When coaches guide teams to championships, others want to emulate, study and learn from them.
Pete Carroll of USC is the genius of the moment, with much attention being paid to his successful creation of an environment in which every football position is competed for on a daily basis. Additionally, incoming freshmen are given the opportunity to play immediately.
There are risks in competing for USC, starting with no guarantee of playing time because the talent level is off the charts.
But All-American defensive lineman Shaun Cody said "the competitive level is really unbelievable. If you want to showcase how good you are and be challenged, you'll want to come here."
It's not much different a strategy than what any coach would try. Carroll wants the best players on the field, no matter their age.
The question is, can his philosophy be duplicated in high school?
The advantage for Carroll is he gets to recruit and high school coaches can't. It means there can be a huge disparity in playing ability.
"Ideally, you'd have competition at every position between sophomores and seniors," Sherman Oaks Notre Dame football Coach Kevin Rooney said. "What makes it hard at the high school level is one guy is usually a lot better than everyone else at a position, and it's hard to be competitive. When it is competitive, you have a good team. You have depth."
The biggest obstacle for high school coaches trying to copy Carroll's philosophy is they can't count on freshmen being ready.

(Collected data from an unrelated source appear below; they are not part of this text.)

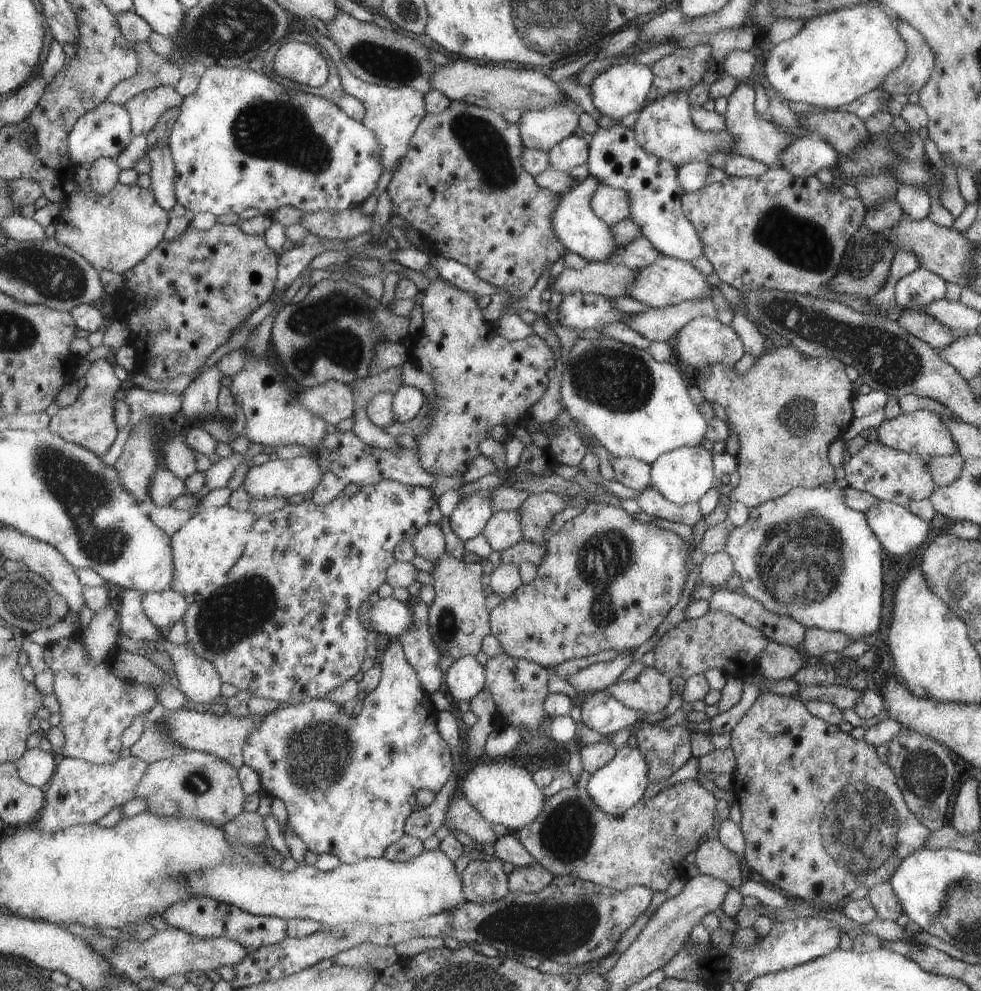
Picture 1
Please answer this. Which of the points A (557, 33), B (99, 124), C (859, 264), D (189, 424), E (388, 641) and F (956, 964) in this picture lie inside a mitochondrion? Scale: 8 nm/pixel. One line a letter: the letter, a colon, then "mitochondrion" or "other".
A: mitochondrion
B: mitochondrion
C: mitochondrion
D: other
E: other
F: other

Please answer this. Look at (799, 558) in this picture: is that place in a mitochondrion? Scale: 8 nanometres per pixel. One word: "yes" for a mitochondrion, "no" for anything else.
yes

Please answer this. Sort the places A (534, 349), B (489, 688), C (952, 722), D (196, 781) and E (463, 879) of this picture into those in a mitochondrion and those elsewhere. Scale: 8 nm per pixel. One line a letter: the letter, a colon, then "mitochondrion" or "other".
A: other
B: other
C: other
D: mitochondrion
E: other

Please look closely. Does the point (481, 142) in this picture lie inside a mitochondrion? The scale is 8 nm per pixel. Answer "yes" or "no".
yes

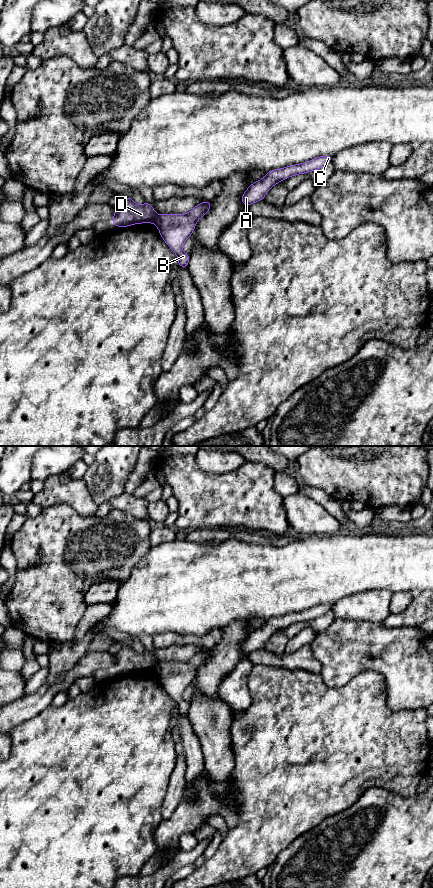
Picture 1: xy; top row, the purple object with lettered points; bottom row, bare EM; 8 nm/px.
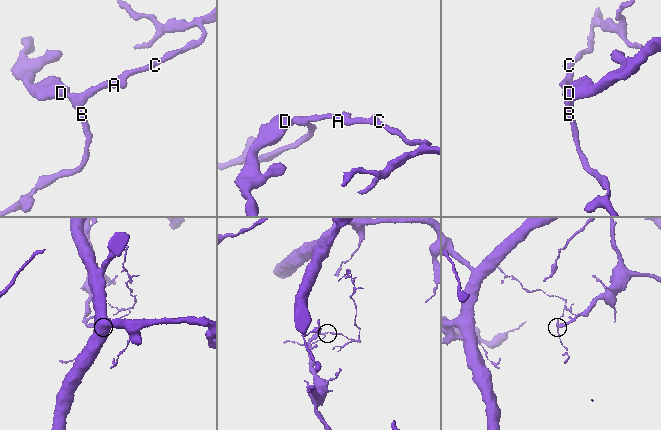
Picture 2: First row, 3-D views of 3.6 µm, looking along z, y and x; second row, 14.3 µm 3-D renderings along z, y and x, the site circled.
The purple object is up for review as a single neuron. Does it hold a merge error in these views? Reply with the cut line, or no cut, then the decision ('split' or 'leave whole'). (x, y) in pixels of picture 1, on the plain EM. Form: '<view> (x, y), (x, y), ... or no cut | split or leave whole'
xy (156, 664), (153, 670) | split

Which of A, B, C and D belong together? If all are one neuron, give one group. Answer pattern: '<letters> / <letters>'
A B C / D

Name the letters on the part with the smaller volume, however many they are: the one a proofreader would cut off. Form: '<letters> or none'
A, B, C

A college freshman, at age 18 or 19, is far more mature physically and emotionally than a high school freshman, at 14 or 15, especially in football.
"There's a huge difference maturity-wise," Rooney said.
Lake Balboa Birmingham, which won the City Championship, played freshman Milton Knox at cornerback and backup tailback. Knox developed into a second-team All-City player, but Coach Ed Croson said Knox was fortunate to make varsity.
"The reason we played Milton is because we had to," he said. "We didn't have people in those positions."
At Orange, Coach Greg Gibson gave freshman running back Matthew Contreras the chance to start, and he responded with 1,498 yards rushing. But he doesn't believe relying on freshmen is possible at the high school level.
"We just had an extraordinary kid who was already in a varsity frame as a freshman," Gibson said. "I could have had him on the freshman level and he would have rushed for 3,000 yards. But we would have wasted his talent."
It can prove sensitive when a coach chooses to play a freshman or sophomore over a senior in high school. Seniors don't like one of their own losing out to a rookie. It can create tension and turmoil.
"Senior leadership is such a big factor that I don't think you can burn off seniors," Croson said. "You're counting on those guys for a lot of things."
But athletes are entering high school with far more playing experience, making some of them ready to compete immediately on the varsity.
Coaches are aware of the ramifications.
Football Coach Jim Benkert of Westlake Village Westlake said he has had seniors quit after losing a starting position to a sophomore.
"More times than not, the senior will say, 'I'm out of here,' " Benkert said.
All players want to win, and if a young player is better than a senior, they'll know. It's up to the coach to create a climate where competition is rewarded.
Tom Meusborn, the Chatsworth baseball coach whose team has won a state-record 50 consecutive games, inserted two freshmen, third baseman Matt Dominguez and shortstop Mike Moustakas, into the lineup last season.
They earned their positions through play in the winter, documented by statistics and performance. So when the spring came and both were starting, no one could question the decision.
"The best person plays, and we've always had that philosophy," Meusborn said. "We say that from Day 1. We play in the fall, keep stats, keep numbers so that guys are able to see the results."
Coaches must communicate to parents why young players are getting the nod over loyal seniors because some still think high school sports should be run like Little League, where everyone gets to play. Those days are long gone.
What's clear is Carroll intends to stick with the philosophy that has enabled USC to win consecutive national championships.
"We give our guys an extraordinary opportunity to play," he said. "We've had 30 first-semester freshmen play in the last three years. We will continue to operate in that manner.
"We expect our young guys to contribute immediately when they come here. I think there's a sense guys can play a significant role on a championship team. Maybe they can go somewhere else and play more, but when you get to what we are doing, I think it's a tremendous attraction to kids."